Output the entries that follow character for character. Leave every image out.

##### PROVIDED DATA #####

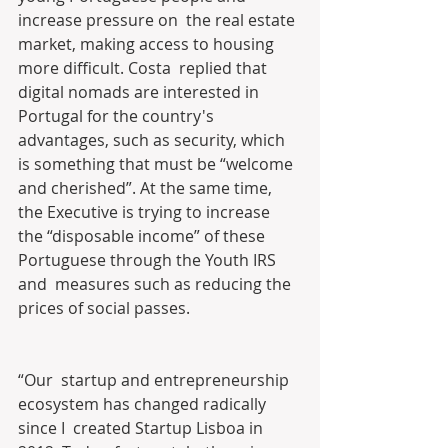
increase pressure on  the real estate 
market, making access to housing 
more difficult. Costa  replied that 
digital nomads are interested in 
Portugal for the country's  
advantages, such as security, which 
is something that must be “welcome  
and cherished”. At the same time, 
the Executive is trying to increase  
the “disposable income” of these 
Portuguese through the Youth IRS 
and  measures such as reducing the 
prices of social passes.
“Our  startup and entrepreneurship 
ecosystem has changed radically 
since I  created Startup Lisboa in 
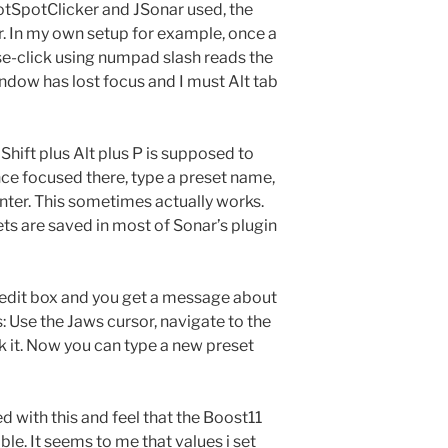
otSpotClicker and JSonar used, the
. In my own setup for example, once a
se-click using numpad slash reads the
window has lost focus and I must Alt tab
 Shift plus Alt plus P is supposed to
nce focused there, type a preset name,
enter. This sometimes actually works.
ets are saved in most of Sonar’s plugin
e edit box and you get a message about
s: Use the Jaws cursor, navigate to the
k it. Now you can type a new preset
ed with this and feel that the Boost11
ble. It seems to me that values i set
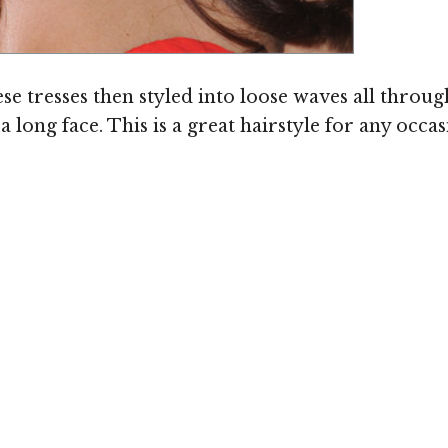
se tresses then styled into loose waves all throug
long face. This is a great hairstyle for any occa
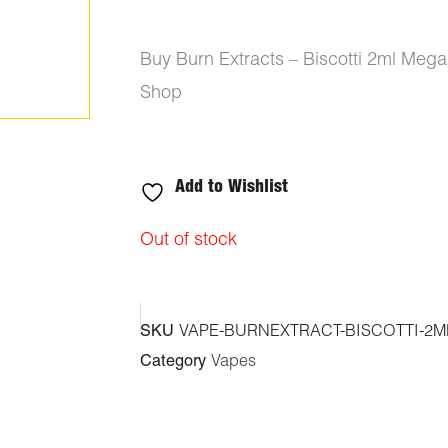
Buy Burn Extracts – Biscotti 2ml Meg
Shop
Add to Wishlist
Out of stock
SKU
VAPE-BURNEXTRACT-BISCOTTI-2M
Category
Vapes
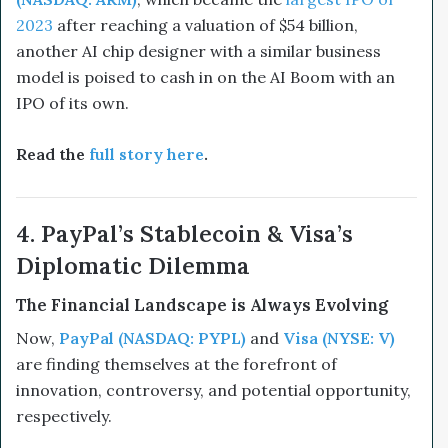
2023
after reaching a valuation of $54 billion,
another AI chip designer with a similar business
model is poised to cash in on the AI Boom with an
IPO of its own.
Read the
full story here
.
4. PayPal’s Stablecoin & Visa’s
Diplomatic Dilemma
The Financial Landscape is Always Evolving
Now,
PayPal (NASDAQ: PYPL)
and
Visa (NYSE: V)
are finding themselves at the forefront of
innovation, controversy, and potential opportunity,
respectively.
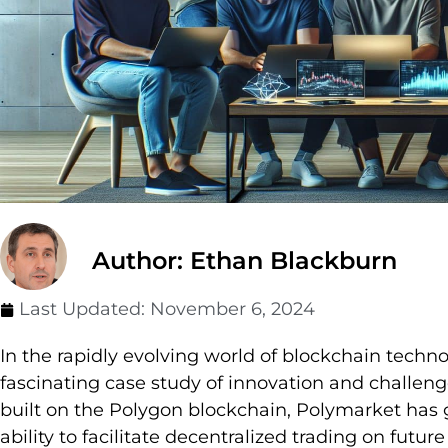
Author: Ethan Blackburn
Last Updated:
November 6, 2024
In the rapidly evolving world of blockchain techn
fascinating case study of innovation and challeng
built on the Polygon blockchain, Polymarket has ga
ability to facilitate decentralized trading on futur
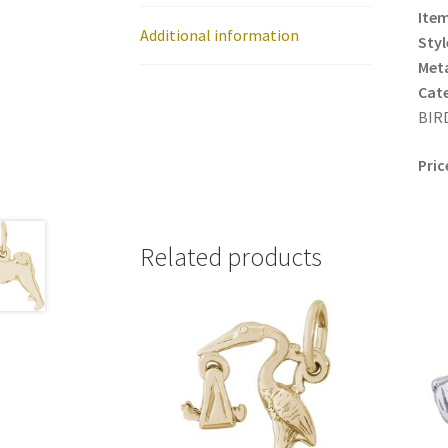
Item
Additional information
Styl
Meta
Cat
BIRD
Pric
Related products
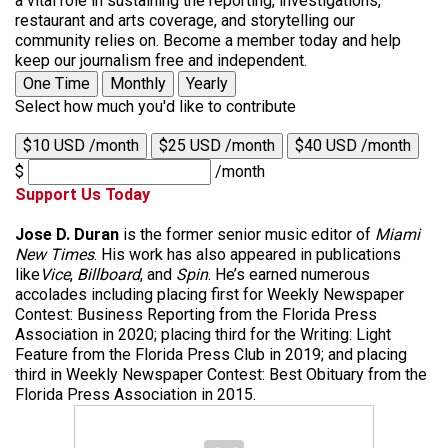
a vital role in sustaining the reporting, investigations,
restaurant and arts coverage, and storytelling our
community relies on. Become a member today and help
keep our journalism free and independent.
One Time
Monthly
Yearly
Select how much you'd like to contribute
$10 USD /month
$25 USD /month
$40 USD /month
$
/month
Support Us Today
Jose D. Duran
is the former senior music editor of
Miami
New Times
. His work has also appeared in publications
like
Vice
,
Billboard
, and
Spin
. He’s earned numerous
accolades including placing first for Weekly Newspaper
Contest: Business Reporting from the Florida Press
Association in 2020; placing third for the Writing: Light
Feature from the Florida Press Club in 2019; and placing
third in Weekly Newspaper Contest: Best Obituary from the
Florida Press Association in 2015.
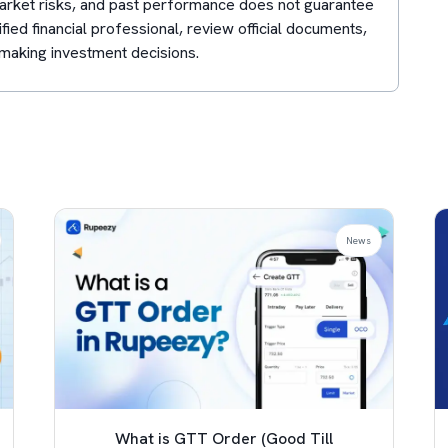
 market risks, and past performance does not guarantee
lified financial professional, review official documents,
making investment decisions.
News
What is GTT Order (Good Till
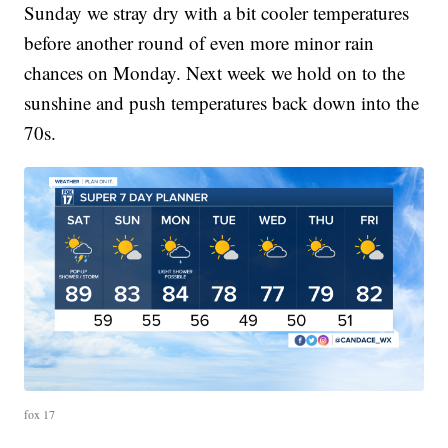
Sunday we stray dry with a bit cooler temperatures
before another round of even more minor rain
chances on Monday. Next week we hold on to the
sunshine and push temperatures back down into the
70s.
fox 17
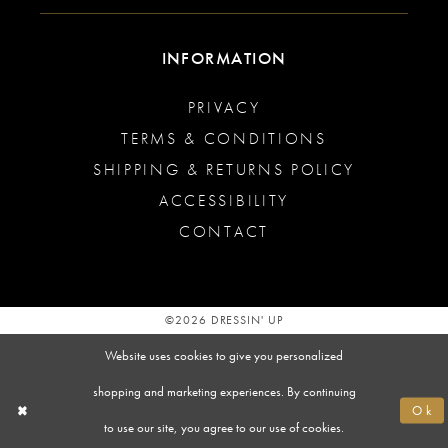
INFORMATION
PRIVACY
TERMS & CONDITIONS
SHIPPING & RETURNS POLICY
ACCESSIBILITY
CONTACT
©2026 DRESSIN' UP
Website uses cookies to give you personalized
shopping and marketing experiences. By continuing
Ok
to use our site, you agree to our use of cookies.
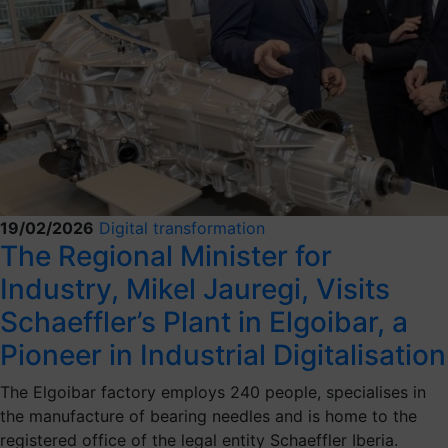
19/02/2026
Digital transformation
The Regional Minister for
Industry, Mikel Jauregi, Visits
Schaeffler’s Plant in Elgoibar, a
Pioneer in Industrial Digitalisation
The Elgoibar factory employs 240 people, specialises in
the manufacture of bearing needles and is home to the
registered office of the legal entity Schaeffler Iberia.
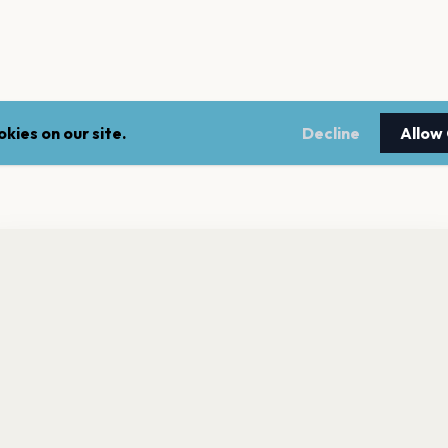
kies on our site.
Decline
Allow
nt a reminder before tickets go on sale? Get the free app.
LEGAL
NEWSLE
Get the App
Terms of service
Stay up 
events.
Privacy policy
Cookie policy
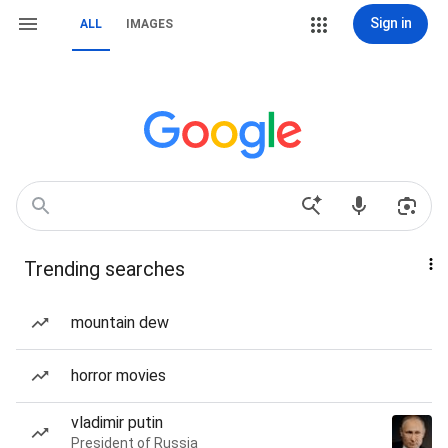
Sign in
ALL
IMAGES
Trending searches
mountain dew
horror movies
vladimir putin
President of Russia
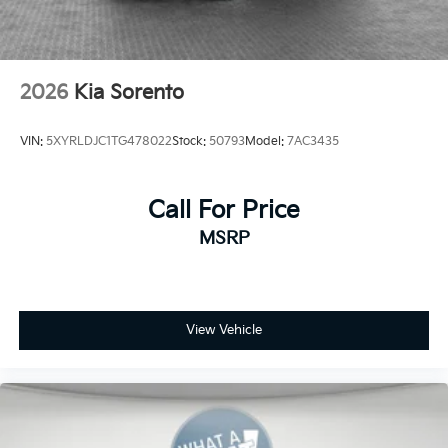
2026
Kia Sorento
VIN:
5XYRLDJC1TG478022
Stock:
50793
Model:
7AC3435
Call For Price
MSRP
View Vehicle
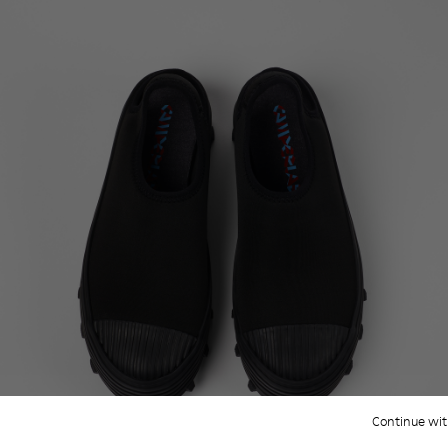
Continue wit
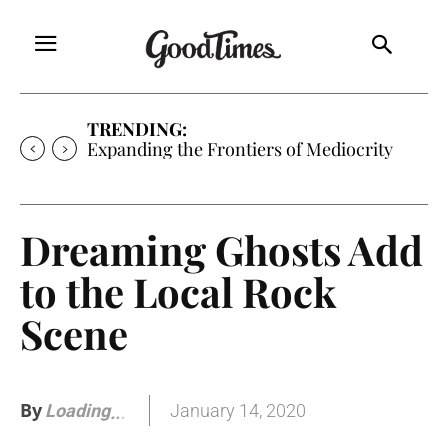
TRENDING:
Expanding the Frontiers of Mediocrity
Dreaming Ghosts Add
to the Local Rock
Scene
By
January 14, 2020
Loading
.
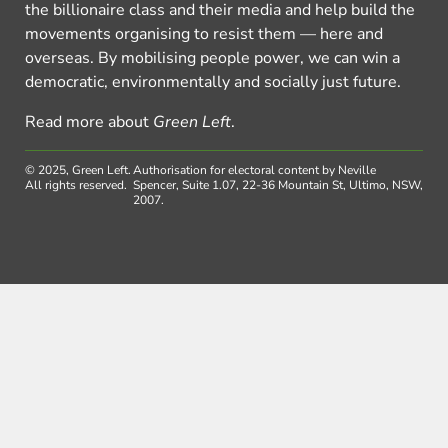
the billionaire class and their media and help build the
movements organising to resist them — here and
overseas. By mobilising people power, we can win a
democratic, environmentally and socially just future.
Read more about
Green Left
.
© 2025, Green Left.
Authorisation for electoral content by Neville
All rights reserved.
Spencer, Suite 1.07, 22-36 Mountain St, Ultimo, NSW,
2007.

#####

▶ COMPLETED EXERCISE:
increase pressure on  the real estate 
market, making access to housing 
more difficult. Costa  replied that 
digital nomads are interested in 
Portugal for the country's  
advantages, such as security, which 
is something that must be “welcome  
and cherished”. At the same time, 
the Executive is trying to increase  
the “disposable income” of these 
Portuguese through the Youth IRS 
and  measures such as reducing the 
prices of social passes.
“Our  startup and entrepreneurship 
ecosystem has changed radically 
since I  created Startup Lisboa in 
otSpotClicker and JSonar used, the
. In my own setup for example, once a
se-click using numpad slash reads the
window has lost focus and I must Alt tab
 Shift plus Alt plus P is supposed to
nce focused there, type a preset name,
enter. This sometimes actually works.
ets are saved in most of Sonar’s plugin
e edit box and you get a message about
s: Use the Jaws cursor, navigate to the
k it. Now you can type a new preset
ed with this and feel that the Boost11
ble. It seems to me that values i set
se tresses then styled into loose waves all throug
long face. This is a great hairstyle for any occa
Buy Burn Extracts – Biscotti 2ml Meg
Shop
Add to Wishlist
Out of stock
SKU
VAPE-BURNEXTRACT-BISCOTTI-2M
Category
Vapes
2023
after reaching a valuation of $54 billion,
another AI chip designer with a similar business
model is poised to cash in on the AI Boom with an
IPO of its own.
Read the
full story here
.
4. PayPal’s Stablecoin & Visa’s
Diplomatic Dilemma
The Financial Landscape is Always Evolving
Now,
PayPal (NASDAQ: PYPL)
and
Visa (NYSE: V)
are finding themselves at the forefront of
innovation, controversy, and potential opportunity,
respectively.
Author: Ethan Blackburn
Last Updated:
November 6, 2024
In the rapidly evolving world of blockchain techn
fascinating case study of innovation and challeng
built on the Polygon blockchain, Polymarket has ga
ability to facilitate decentralized trading on futur
Item
Additional information
Styl
Meta
Cat
BIRD
Pric
Related products
a vital role in sustaining the reporting, investigations,
restaurant and arts coverage, and storytelling our
community relies on. Become a member today and help
keep our journalism free and independent.
One Time
Monthly
Yearly
Select how much you'd like to contribute
$10 USD /month
$25 USD /month
$40 USD /month
$
/month
Support Us Today
Jose D. Duran
is the former senior music editor of
Miami
New Times
. His work has also appeared in publications
like
Vice
,
Billboard
, and
Spin
. He’s earned numerous
accolades including placing first for Weekly Newspaper
Contest: Business Reporting from the Florida Press
Association in 2020; placing third for the Writing: Light
Feature from the Florida Press Club in 2019; and placing
third in Weekly Newspaper Contest: Best Obituary from the
Florida Press Association in 2015.
 market risks, and past performance does not guarantee
lified financial professional, review official documents,
making investment decisions.
News
What is GTT Order (Good Till
Sunday we stray dry with a bit cooler temperatures
before another round of even more minor rain
chances on Monday. Next week we hold on to the
sunshine and push temperatures back down into the
70s.
fox 17
INFORMATION
PRIVACY
TERMS & CONDITIONS
SHIPPING & RETURNS POLICY
ACCESSIBILITY
CONTACT
©2026 DRESSIN' UP
Website uses cookies to give you personalized
shopping and marketing experiences. By continuing
Ok
to use our site, you agree to our use of cookies.
19/02/2026
Digital transformation
The Regional Minister for
Industry, Mikel Jauregi, Visits
Schaeffler’s Plant in Elgoibar, a
Pioneer in Industrial Digitalisation
The Elgoibar factory employs 240 people, specialises in
the manufacture of bearing needles and is home to the
registered office of the legal entity Schaeffler Iberia.
kies on our site.
Decline
Allow
nt a reminder before tickets go on sale? Get the free app.
LEGAL
NEWSLE
Get the App
Terms of service
Stay up 
events.
Privacy policy
Cookie policy
Sign in
ALL
IMAGES
Trending searches
mountain dew
horror movies
vladimir putin
President of Russia
2026
Kia Sorento
VIN:
5XYRLDJC1TG478022
Stock:
50793
Model:
7AC3435
Call For Price
MSRP
View Vehicle
Continue wit
TRENDING:
Expanding the Frontiers of Mediocrity
Dreaming Ghosts Add
to the Local Rock
Scene
By
January 14, 2020
Loading
.
the billionaire class and their media and help build the
movements organising to resist them — here and
overseas. By mobilising people power, we can win a
democratic, environmentally and socially just future.
Read more about
Green Left
.
© 2025, Green Left.
Authorisation for electoral content by Neville
All rights reserved.
Spencer, Suite 1.07, 22-36 Mountain St, Ultimo, NSW,
2007.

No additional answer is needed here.